Lastly, I feel compelled to question the moral status of a possible restriction of exports which have not been approved by the producing country. One, and I think the most salient, of the claims against the export of products previously prohibited in the producing country is that other places may simply have a more permissive criterion for allowing in imports, thereupon giving way to loopholes that the producing country could use to infiltrate its unapproved medication. What is the fallacy here? The fallacy lies in the presumption of scientific hegemony on the part of the producing country, that their narrow standards for approval are somehow more accurate than the looser ones in the importing country. This could not necessarily be the case. Perhaps, in this particular instance, the FDA has over-narrowed its criteria if only to reduce all potential harm, whereas the accepting country, in light of their own research, has devised less strict, nevertheless more accurate and comprehensive, standards for admission. The truth is that we simply don’t know whose standards are more adequately adjusted. Hence, to limit the scope of our sales solely to the producing country is to prejudge and undermine the validity of control regulations brought forth by other countries which deem the product acceptable.
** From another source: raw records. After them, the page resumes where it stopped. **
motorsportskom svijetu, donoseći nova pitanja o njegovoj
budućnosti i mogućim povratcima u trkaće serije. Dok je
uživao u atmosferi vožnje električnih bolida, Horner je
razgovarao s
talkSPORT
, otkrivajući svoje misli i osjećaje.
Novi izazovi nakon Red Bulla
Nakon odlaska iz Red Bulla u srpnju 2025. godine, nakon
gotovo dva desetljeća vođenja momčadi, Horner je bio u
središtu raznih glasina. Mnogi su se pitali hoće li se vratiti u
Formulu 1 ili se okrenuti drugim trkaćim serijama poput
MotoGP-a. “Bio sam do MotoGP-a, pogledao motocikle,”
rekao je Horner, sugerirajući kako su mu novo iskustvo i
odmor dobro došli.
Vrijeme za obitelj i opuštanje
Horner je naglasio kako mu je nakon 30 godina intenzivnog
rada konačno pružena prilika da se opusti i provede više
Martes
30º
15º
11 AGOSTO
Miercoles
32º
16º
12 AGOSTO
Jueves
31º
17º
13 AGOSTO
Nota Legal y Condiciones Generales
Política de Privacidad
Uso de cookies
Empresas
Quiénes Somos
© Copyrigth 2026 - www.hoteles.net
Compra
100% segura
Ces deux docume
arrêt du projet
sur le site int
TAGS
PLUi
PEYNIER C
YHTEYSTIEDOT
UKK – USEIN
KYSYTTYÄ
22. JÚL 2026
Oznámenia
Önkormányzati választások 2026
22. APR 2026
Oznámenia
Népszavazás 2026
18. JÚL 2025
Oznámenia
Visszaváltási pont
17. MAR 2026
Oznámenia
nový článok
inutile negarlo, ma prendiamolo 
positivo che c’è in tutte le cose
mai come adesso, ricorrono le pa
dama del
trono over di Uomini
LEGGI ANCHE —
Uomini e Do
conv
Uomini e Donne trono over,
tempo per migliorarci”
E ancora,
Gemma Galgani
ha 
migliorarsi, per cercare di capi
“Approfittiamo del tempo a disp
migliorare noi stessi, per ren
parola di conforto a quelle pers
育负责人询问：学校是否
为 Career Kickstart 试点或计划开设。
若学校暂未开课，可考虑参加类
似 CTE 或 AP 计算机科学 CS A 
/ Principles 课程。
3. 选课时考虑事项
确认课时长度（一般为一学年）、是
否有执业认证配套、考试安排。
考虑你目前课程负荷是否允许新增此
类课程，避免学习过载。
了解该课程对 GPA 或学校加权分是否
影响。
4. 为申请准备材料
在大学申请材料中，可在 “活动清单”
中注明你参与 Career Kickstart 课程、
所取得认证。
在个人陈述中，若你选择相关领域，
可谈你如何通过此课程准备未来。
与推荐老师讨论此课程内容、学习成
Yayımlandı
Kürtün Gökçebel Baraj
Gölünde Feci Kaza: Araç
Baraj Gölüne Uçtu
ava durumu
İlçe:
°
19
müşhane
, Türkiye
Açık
Closing, it is perfectly clear that a number of moral tradeoffs are necessary in order to make headway in the scientific arena. It might be necessary to inflict some degree of harm for the purpose of producing more happiness to more people. Therefore, to the extent that the interests of a people or corporation are not being foisted upon the less privileged, i.e. as long as individual rights are not being stepped on, autonomous individuals, which we all are, should be free to give consent to whatever they will. The moral status of an action is indeed a function of the consequences it entails for those involved. Would the world be a better place if no control studies of the type aforementioned were permitted? I don’t think so. In fact the central question should be: Would the populations among which this scientific testing was conducted be better off without the researchers’ intervention? As demonstrated by the history of scientific research the answer would have to be absolutely not. Should the established state of affairs suddenly change and control studies brought about nothing but detriment to the tested population, only then would it follow that such studies are immoral.